First elected in 2000, Langevin completed 11 terms as a U.S. Representative this month, ending a strong tenure in which he was a leading voice on issues including cybersecurity, health care reform, the environment and disability advocacy. The first quadriplegic to serve in Congress, he was the first wheelchair user to be a pro tempore speaker and first Speaker of the United States House on 20e anniversary of the Americans with Disabilities Act.
As a senior member of the House Armed Services Committee, where he served his entire congressional term, Langevin served as chairman of the Emerging Threats and Capabilities Subcommittee, later called the Cyber, Innovative Technologies and Information Systems Subcommittee, a position he served from in 2011. As a national security expert, Langevin helped shape the direction of the Department of Defense, leading the way in an increased emphasis on harnessing emerging technologies.

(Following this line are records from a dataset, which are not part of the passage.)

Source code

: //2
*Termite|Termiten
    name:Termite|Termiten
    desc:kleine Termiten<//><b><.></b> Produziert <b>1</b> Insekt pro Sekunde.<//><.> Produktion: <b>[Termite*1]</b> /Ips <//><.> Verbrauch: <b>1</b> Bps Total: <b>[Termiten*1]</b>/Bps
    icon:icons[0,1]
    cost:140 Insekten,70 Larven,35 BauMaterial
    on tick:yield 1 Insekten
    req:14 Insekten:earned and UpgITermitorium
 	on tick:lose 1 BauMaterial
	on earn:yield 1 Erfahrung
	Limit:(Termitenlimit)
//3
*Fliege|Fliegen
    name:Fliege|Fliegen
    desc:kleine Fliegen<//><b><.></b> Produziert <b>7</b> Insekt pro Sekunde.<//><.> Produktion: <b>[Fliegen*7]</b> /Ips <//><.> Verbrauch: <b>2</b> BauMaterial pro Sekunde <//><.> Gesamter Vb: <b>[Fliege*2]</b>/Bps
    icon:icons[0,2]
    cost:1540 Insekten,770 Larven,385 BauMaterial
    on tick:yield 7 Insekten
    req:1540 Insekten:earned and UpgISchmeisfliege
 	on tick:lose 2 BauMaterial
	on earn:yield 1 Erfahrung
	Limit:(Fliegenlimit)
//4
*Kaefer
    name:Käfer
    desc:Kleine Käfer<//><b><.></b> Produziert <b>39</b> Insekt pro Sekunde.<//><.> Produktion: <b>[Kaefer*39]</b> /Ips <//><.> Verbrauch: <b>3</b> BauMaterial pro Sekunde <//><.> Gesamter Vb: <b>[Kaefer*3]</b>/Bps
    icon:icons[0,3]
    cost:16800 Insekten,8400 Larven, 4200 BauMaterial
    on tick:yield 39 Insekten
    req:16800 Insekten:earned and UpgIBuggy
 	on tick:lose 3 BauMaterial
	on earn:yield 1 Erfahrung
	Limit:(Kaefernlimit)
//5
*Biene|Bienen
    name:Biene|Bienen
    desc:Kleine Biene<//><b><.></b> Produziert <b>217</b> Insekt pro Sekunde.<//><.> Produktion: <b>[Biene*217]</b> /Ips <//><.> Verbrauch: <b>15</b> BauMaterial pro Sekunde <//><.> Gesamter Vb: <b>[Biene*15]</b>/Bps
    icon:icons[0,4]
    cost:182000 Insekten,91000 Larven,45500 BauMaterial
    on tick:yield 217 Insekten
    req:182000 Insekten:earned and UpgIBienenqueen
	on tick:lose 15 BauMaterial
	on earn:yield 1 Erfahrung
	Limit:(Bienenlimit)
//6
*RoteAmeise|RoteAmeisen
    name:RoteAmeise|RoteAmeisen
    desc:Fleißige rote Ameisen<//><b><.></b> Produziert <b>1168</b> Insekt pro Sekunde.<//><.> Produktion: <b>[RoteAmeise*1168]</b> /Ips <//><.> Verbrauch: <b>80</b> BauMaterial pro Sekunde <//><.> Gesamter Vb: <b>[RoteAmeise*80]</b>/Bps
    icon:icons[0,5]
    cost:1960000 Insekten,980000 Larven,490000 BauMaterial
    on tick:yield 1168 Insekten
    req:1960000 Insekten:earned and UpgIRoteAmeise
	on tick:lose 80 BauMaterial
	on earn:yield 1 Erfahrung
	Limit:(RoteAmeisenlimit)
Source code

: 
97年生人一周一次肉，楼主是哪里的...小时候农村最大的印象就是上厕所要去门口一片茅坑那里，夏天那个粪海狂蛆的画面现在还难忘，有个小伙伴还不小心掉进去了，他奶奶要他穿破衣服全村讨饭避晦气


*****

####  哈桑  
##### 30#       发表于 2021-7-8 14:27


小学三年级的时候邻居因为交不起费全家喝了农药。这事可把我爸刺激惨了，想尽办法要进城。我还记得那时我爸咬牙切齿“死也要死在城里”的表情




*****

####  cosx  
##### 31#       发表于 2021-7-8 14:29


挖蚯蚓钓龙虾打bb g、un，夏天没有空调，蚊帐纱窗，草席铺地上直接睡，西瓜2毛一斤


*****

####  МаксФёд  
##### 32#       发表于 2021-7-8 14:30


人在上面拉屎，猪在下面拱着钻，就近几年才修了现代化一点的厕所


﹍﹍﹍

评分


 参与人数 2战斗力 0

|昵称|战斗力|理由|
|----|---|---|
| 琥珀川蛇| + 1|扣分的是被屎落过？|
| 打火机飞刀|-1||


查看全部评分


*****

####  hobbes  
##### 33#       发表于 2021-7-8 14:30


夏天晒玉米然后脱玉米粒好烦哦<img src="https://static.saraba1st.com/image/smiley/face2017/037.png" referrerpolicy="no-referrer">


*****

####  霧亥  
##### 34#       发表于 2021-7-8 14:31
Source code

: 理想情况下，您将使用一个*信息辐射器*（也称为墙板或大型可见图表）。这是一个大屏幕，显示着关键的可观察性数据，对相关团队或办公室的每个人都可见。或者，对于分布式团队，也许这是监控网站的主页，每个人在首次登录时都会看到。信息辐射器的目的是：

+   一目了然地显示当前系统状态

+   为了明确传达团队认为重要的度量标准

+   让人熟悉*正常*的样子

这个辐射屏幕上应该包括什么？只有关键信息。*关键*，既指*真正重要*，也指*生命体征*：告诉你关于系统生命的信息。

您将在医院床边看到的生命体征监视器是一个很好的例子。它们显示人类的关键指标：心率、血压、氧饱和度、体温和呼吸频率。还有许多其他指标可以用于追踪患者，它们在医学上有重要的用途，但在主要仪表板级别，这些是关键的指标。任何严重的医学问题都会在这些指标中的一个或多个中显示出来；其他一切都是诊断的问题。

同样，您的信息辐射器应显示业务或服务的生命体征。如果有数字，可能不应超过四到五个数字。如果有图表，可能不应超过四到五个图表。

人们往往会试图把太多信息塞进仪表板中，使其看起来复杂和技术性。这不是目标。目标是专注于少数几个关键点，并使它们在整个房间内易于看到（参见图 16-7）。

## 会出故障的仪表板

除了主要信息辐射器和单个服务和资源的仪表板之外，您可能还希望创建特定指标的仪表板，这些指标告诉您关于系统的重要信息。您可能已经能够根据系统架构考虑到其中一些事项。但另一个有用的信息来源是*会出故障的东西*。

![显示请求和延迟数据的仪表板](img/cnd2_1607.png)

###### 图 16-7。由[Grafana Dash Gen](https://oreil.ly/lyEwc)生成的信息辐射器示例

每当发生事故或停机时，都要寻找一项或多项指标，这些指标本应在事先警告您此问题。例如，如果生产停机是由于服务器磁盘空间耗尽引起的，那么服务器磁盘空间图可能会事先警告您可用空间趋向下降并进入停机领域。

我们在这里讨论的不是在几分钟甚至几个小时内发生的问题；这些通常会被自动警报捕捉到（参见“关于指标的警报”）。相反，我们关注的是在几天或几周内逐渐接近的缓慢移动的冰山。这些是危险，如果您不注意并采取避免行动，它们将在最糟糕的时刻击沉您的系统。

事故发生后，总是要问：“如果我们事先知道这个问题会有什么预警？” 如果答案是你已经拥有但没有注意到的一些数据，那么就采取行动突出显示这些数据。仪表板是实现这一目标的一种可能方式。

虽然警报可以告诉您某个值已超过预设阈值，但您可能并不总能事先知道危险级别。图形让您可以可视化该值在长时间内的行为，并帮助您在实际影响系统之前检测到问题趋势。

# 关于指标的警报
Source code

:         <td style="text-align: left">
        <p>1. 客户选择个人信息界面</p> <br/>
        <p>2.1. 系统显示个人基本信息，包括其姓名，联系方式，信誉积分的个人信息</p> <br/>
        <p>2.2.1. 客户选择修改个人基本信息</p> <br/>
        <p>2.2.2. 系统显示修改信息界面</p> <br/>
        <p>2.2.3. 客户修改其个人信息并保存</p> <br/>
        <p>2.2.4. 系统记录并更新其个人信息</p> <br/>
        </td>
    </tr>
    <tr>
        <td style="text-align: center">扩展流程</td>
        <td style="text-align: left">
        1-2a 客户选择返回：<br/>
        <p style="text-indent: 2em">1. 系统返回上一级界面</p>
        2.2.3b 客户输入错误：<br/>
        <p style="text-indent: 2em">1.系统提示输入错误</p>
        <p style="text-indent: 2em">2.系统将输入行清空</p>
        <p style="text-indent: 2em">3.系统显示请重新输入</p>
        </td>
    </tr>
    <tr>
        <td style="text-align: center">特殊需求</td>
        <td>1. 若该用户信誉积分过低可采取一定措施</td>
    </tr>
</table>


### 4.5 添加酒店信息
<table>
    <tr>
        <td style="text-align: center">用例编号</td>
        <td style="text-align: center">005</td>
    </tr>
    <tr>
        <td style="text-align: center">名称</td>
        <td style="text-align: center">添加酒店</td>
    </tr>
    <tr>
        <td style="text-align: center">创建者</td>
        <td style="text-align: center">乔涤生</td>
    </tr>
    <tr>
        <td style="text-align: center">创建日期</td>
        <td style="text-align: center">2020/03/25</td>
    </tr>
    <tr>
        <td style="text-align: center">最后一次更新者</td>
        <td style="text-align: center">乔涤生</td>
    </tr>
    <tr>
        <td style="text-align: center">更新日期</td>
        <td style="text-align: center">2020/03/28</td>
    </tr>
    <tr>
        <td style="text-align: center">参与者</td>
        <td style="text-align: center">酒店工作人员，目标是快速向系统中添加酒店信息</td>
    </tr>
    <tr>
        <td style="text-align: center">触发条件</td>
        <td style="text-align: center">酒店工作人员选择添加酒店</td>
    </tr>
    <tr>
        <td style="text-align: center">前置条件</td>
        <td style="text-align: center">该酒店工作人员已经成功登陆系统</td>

In 2003, he was a founding member of the House Committee on Homeland Security, serving on numerous subcommittees throughout his time in Washington. An expert in cybersecurity policy, he founded and co-chaired the House Cybersecurity Caucus and served on the CSIS Cybersecurity Commission for the 44e presidency. Langevin was recently appointed to and served on the Cyberspace Solarium Commission, created by Congress to develop a comprehensive strategy to protect the country from high-consequence cyberattacks.
Langevin previously served as State Representative in the General Assembly from 1988 to 1994 and Secretary of State for Rhode Island from 1995 to 2001. In addition to a bachelor’s degree in political science and public administration from Rhode Island College, Langevin holds a a master’s degree in public sciences. administration of the Kennedy School of Harvard University.
During Langevin’s tenure in the House, URI achieved national recognition in cybersecurity education and other areas of national security.
In 2011, Langevin commissioned the University’s Cybersecurity Symposium to raise awareness of the need to prepare students and workers for technology-enabled jobs. A year later, URI was named the National Center of Academic Excellence in Information Assurance Education – the nation’s leading academic certification for cybersecurity education – by the National Security Agency and the US Department of Homeland Security. And in 2021, URI was added to the National Science Foundation’s CyberCorps: Scholarship for Service program, which helps train the nation’s future cybersecurity workforce. In 2008, the Department of Homeland Security designated URI as co-convener of a new Center of Excellence for Explosives Detection, Mitigation, and Response.